MENSAJE DEL SANTO PADRE JUAN PABLO II PARA LA XIX JORNADA MUNDIAL DE LA JUVENTUD 2004
“Queremos
ver a Jesús” (Jn 12,21)
Muy queridos jóvenes:
1. El año 2004 constituye la última etapa
antes de la gran cita de Colonia, donde en 2005 se celebrará la XX Jornada
Mundial de la Juventud. Por eso os invito a intensificar vuestro camino de
preparación espiritual, profundizando el tema que he elegido para esta XIX
Jornada Mundial de la Juventud: Queremos ver a Jesús” (Jn
12,21).
Es la pregunta que algunos “griegos” le
hicieron un día a los Apóstoles. Querían saber quién era Jesús. No se
trataba simplemente de acercarse para saber cómo se presentaba el hombre Jesús.
Movidos por una gran curiosidad y con el presentimiento de encontrar la
respuesta a sus preguntas fundamentales, querían saber quién era realmente y
de dónde venía.
2. Queridos jóvenes, yo también os invito a
imitar a los “griegos” que se dirigieron a Felipe, movidos por el deseo de
“ver a Jesús”. Que vuestra búsqueda no esté motivada simplemente por la
curiosidad intelectual, aunque en sí misma tiene un gran valor, sino que esté
estimulada sobre todo por la exigencia profunda de encontrar la respuesta a la
pregunta sobre el sentido de vuestra vida. Como el joven rico del Evangelio,
buscad también vosotros a Jesús y preguntadle: “¿Qué he de hacer
para tener en herencia vida eterna?” (Mc 10,17). El evangelista Marcos
precisa que Jesús, fijando en él su mirada, le amó. Pensad también en ese
otro episodio en el que Jesús le dice a Natanael: “Antes de que Felipe te
llamara, cuando estabas bajo la higuera, te vi”, haciendo brotar del corazón
de aquel israelita en el que no había engaño (cfr.
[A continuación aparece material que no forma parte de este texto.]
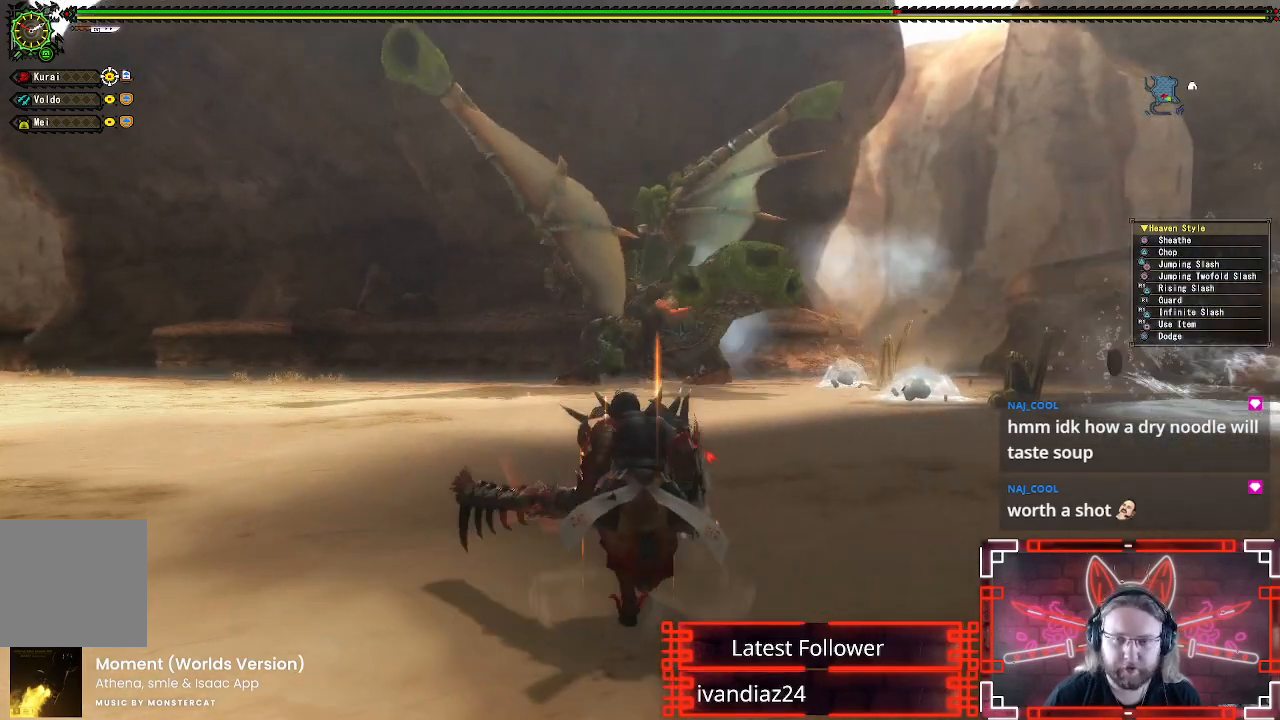
{"buttons": [], "left_stick": "up", "right_stick": "center", "events": []}
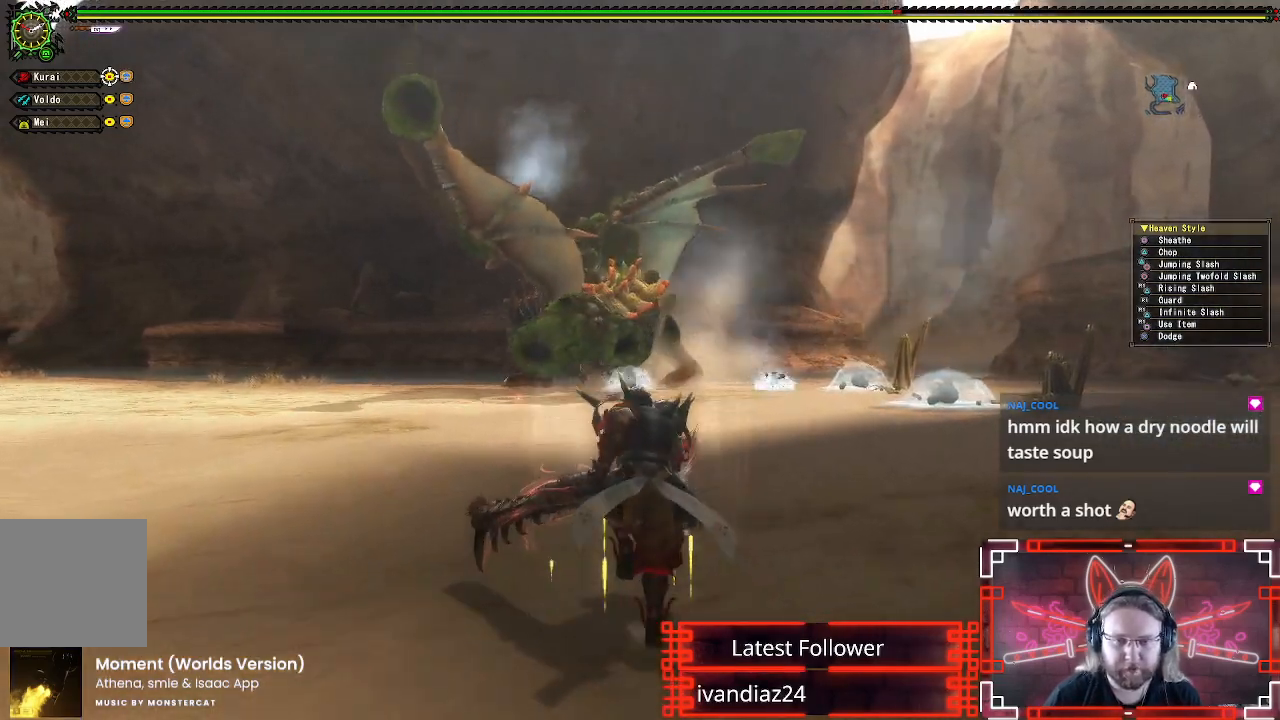
{"buttons": [], "left_stick": "up", "right_stick": "center", "events": []}
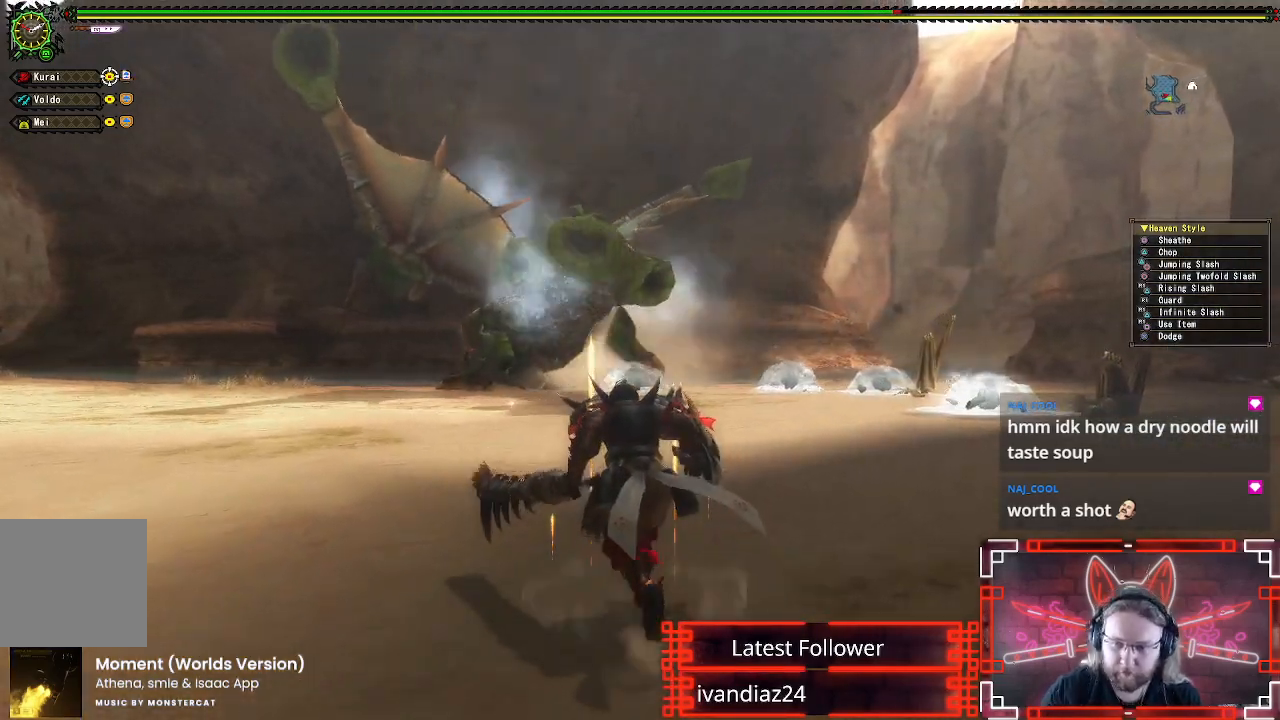
{"buttons": [], "left_stick": "up-left", "right_stick": "center", "events": [[50, "left_stick", "up-left"]]}
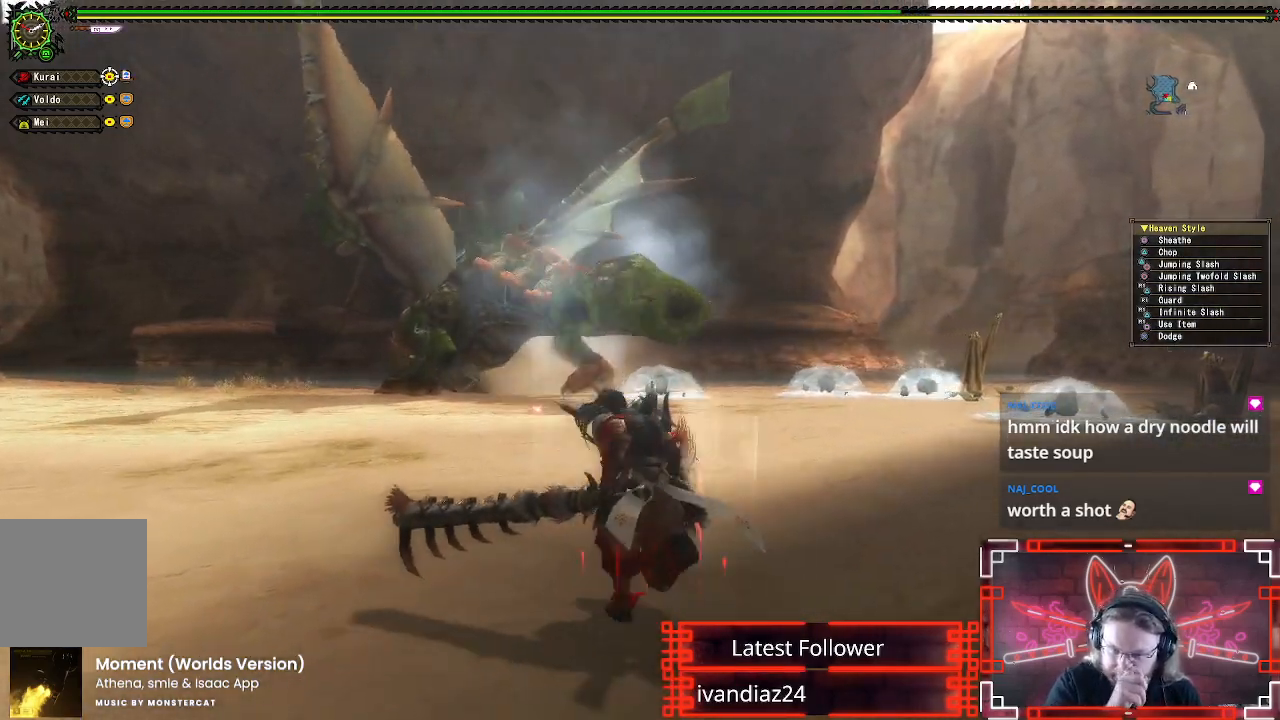
{"buttons": [], "left_stick": "up-left", "right_stick": "center", "events": []}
Jn 1,47) una hermosa
profesión de fe: “Rabbí, tú eres el Hijo de Dios” (Jn 1,49). Quien
se acerca a Jesús con el corazón libre de prejuicios puede llegar sin grandes
dificultades a la fe, porque es el mismo Jesús quien en primer lugar le ha
visto y le ha amado.
El aspecto más sublime de la dignidad del hombre está precisamente en su
vocación a establecer una relación con Dios en este profundo intercambio de
miradas que transforma la vida. Para ver a Jesús lo primero que hace falta es
dejarse mirar por él.
El deseo de ver a Dios está en el corazón
de cada hombre y de cada mujer. Queridos jóvenes, dejad que Jesús os mire a
los ojos, para que crezca en vosotros el deseo de ver la Luz, de gustar el
esplendor de la Verdad. Seamos o no conscientes, Dios nos ha creado porque nos
ama y para que nosotros le amemos. Esto explica la insuprimible nostalgia de
Dios que el hombre lleva en su corazón: “Tu rostro, Señor, yo busco. No me
ocultes tu rostro” (Sal 27,8). Este rostro –lo sabemos– Dios nos lo
ha revelado en Jesucristo.
3. Queridos jóvenes, ¿vosotros también
queréis contemplar la belleza de ese Rostro? Ésta es la pregunta que os hago
en esta Jornada Mundial de la Juventud del año 2004. No os lancéis a
responder. Antes que nada haced silencio en vuestro interior. Dejad que emerja
desde lo profundo de vuestro corazón el ardiente deseo de ver a Dios, un deseo
a veces sofocado por los rumores del mundo y por las seducciones de los
placeres. Dejad que en vosotros nazca este deseo y experimentaréis la maravilla
del encuentro con Jesús. El cristianismo no es simplemente una doctrina; es un
encuentro en la fe con Dios hecho presente en nuestra historia con la encarnación
de Jesús.
Poned todos los medios a vuestro alcance para
hacer posible este encuentro, mirando a Jesús que os busca apasionadamente.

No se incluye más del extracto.